TASK DIRECTIONS –
Set the listing down again exactly, please, apart from its pictures.

-- Opening Marker --

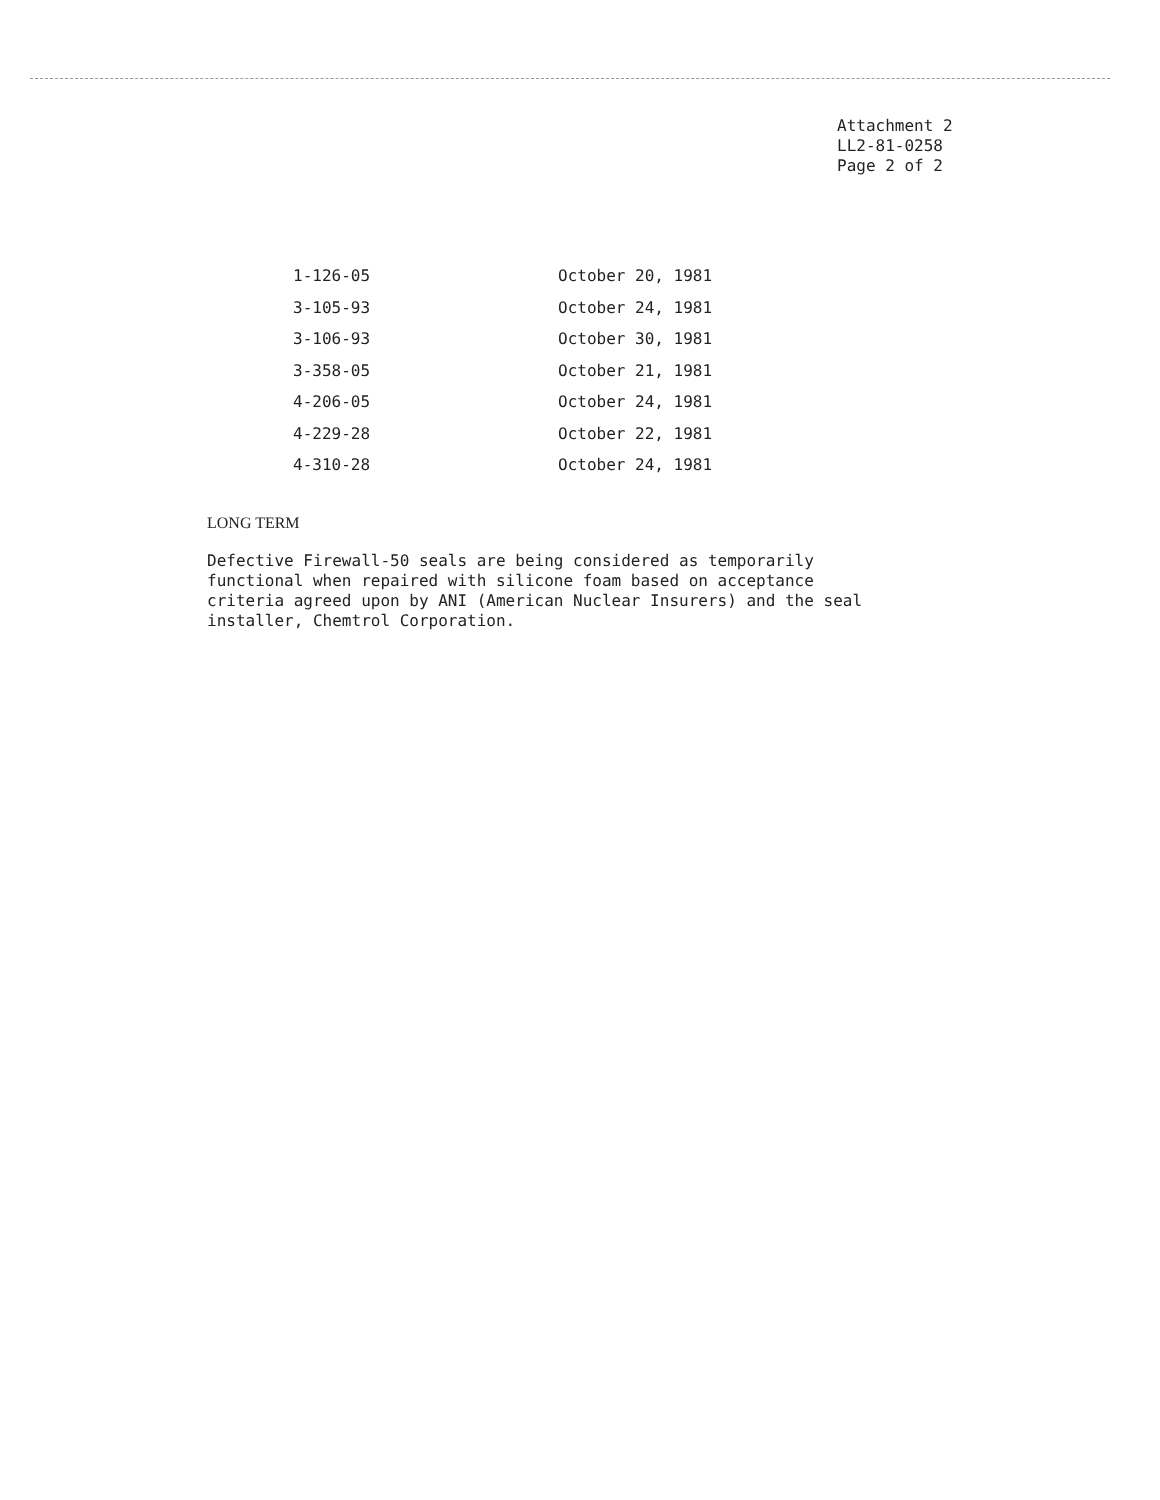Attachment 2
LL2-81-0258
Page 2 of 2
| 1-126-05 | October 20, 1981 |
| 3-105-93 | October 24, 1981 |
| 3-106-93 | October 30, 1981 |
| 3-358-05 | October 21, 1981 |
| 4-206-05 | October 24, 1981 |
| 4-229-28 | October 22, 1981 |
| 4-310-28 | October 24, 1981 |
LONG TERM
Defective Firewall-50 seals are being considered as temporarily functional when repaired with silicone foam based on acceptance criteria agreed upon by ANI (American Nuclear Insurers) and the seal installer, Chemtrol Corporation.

-- Closing Marker --

SOLUTION FOR THIS TASK –
Attachment 2
LL2-81-0258
Page 2 of 2
| 1-126-05 | October 20, 1981 |
| 3-105-93 | October 24, 1981 |
| 3-106-93 | October 30, 1981 |
| 3-358-05 | October 21, 1981 |
| 4-206-05 | October 24, 1981 |
| 4-229-28 | October 22, 1981 |
| 4-310-28 | October 24, 1981 |
LONG TERM
Defective Firewall-50 seals are being considered as temporarily functional when repaired with silicone foam based on acceptance criteria agreed upon by ANI (American Nuclear Insurers) and the seal installer, Chemtrol Corporation.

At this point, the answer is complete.